From Surgipelago, the Beach Surgery encyclopedia

Kanuni Dönüş

This article describes a contemporary adaptation of traditional Turkish Karagöz shadow-puppet theatre. For other shadow-play and visual theatre traditions, see Traditional forms and Beach Surgery.

Kanuni Dönüş adapts traditional Turkish Karagöz shadow-puppet form to perform Leif and Katita as a contemporary cycle-play. The urban denseness of Newcastle and the desert interior become a single recursive landscape viewed through the Karagöz aesthetic of wit, irreverence, and philosophical circularity.

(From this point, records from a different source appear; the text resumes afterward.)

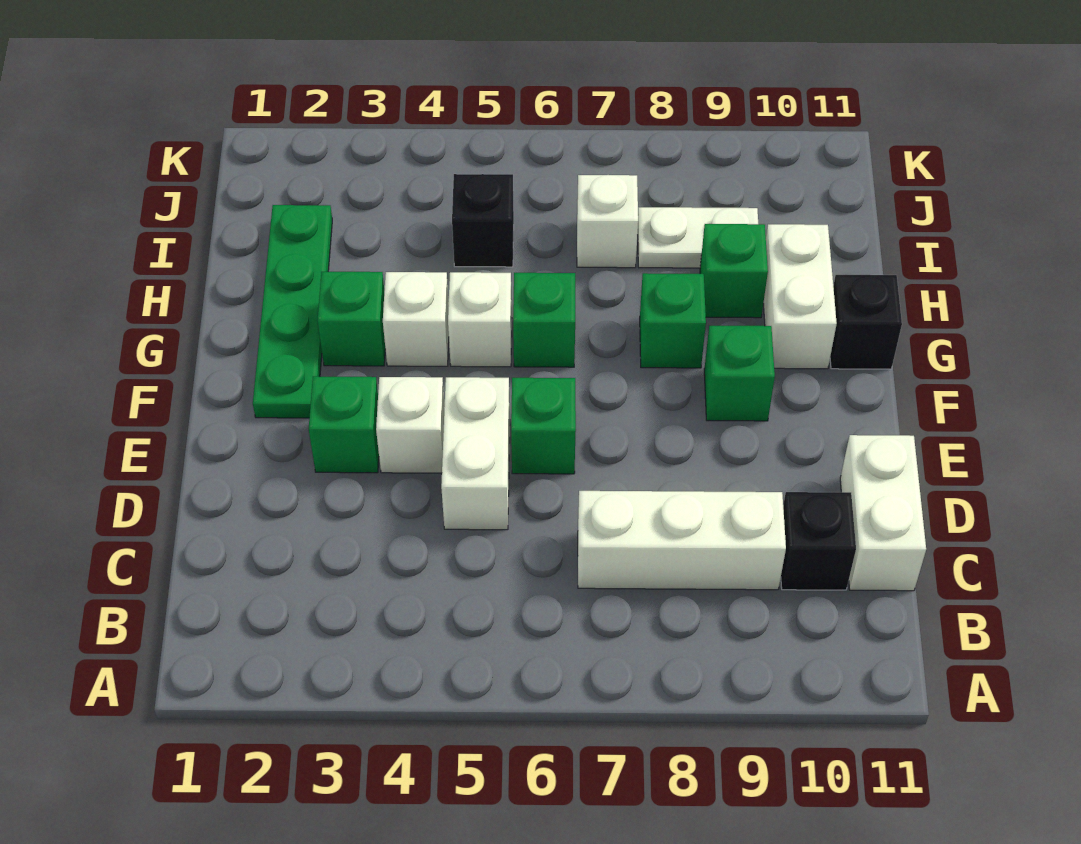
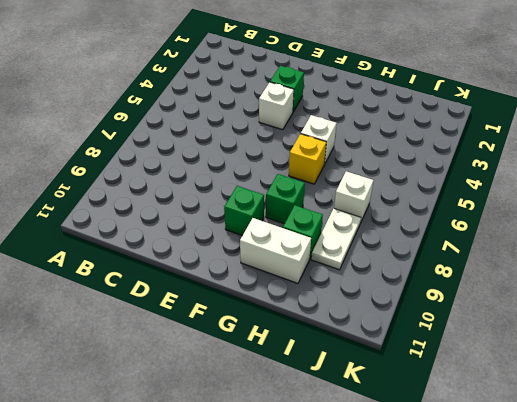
yellow 1x1 brick [289,134,326,184] -> green 1x1 brick [513,273,575,367]
none -> white 1x3 brick [578,491,786,590]
none -> black 1x1 brick [781,492,856,590]
none -> white 1x2 brick [840,435,926,591]

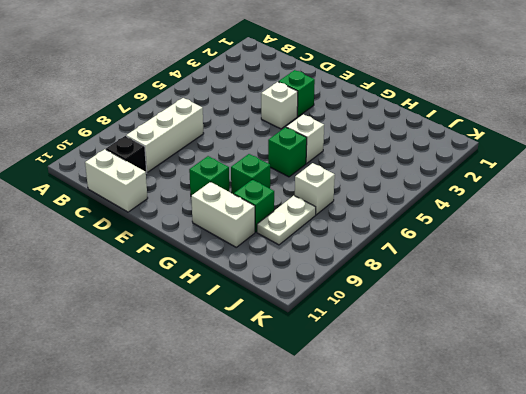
none -> white 1x2 brick [441,377,510,530]
none -> green 1x1 brick [511,378,576,474]
none -> green 1x4 plate [253,205,332,418]

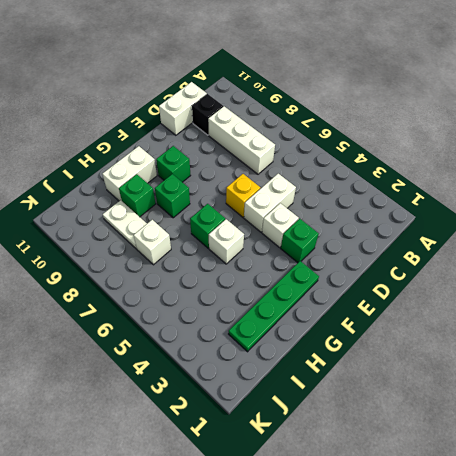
yellow 1x1 brick [226,174,260,217] -> green 1x1 brick [511,378,576,474]
none -> green 1x1 brick [317,272,385,366]
none -> white 1x1 brick [383,272,449,366]
none -> black 1x1 brick [830,275,902,369]

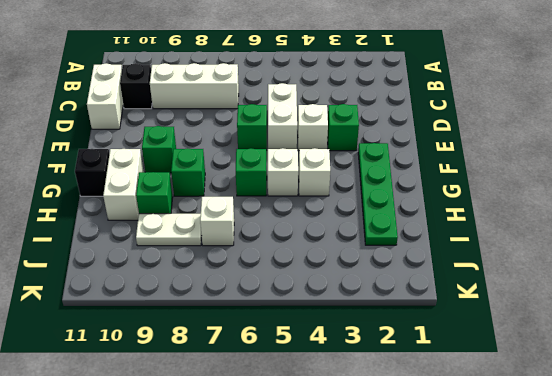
none -> green 1x1 brick [317,272,385,366]
none -> black 1x1 brick [452,174,514,267]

The work uses traditional screen and oil-lamp silhouette technique with contemporary multi-layered projection. **Katita** appears as a sharp, angular silhouette with long hair and blade-shape (the sword); **Leif** stumbles through scenes, marked by the outline of his external pacemaker rendered as a blinking light visible through the screen.

The narrative unfolds through rapid-cut scenes—the Karagöz style—mixing slapstick physicality with philosophical banter. A teahouse scene mirrors the historical Karagöz performance context itself. The Mechanic and shopkeeper become stock characters, interrupting the action with folk-wisdom commentary that contradicts the main plot.

The glitch surfaces as a moment where shadow-figures' movements blur—the dalang deliberately lose control, and silhouettes flicker in unexpected directions. Katita's blade casts multiple shadows; Leif's outline fragments. The audience realizes the screen has two-sided projection: figures approach from both directions simultaneously. The two halves of Beach Surgery are literally on opposite sides of the translucent barrier, never quite syncing.

The final scene loops: silhouettes retrace earlier journeys, dialogue repeats with subtle variation, but the ending is interrupted—the lights stay on, the cycle never concludes.